§ **WORK TASK**:
Go through the data and copy each line where the string "fruit" appears.

+++ GIVEN DATA

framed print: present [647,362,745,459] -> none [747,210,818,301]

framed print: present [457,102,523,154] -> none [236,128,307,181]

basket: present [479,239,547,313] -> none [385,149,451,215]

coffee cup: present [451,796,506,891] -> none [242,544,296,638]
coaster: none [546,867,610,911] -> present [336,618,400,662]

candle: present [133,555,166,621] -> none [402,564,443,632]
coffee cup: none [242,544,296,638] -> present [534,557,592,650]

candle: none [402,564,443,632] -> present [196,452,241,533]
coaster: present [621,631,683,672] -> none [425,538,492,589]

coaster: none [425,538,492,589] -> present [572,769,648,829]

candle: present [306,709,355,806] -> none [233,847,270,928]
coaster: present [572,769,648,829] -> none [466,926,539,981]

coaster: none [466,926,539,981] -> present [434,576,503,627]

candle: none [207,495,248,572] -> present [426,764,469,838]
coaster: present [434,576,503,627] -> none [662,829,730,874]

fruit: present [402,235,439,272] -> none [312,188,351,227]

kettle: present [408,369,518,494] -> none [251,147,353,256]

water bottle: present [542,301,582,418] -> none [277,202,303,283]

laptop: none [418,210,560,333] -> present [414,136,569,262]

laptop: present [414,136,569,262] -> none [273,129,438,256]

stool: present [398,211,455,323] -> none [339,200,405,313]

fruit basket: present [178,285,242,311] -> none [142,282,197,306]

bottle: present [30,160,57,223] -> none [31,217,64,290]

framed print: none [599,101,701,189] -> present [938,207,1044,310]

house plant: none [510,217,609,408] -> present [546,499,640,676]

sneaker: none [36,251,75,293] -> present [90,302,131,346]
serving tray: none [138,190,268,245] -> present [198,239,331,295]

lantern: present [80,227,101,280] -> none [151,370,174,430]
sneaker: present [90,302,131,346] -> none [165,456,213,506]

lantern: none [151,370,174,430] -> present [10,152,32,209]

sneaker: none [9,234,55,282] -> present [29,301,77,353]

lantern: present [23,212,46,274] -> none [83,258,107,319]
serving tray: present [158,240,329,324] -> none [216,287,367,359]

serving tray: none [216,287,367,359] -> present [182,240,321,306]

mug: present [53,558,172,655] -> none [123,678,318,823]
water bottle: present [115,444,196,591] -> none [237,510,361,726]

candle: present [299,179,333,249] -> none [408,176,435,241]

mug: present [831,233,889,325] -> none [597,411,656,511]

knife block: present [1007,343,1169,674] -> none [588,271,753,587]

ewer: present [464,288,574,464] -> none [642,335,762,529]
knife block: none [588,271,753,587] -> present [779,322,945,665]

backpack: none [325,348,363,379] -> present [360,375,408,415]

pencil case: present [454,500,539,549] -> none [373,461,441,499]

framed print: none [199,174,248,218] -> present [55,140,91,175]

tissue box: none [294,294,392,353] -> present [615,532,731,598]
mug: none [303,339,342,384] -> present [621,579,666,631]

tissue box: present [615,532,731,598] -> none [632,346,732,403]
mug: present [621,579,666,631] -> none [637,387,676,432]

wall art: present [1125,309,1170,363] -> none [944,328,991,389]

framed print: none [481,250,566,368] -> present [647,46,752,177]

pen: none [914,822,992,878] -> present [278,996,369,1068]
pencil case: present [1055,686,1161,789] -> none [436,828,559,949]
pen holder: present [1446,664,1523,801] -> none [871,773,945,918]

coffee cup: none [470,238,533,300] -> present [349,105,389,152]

++++++

§ **ANSWER TO THE PROBLEM**:
fruit: present [402,235,439,272] -> none [312,188,351,227]
fruit basket: present [178,285,242,311] -> none [142,282,197,306]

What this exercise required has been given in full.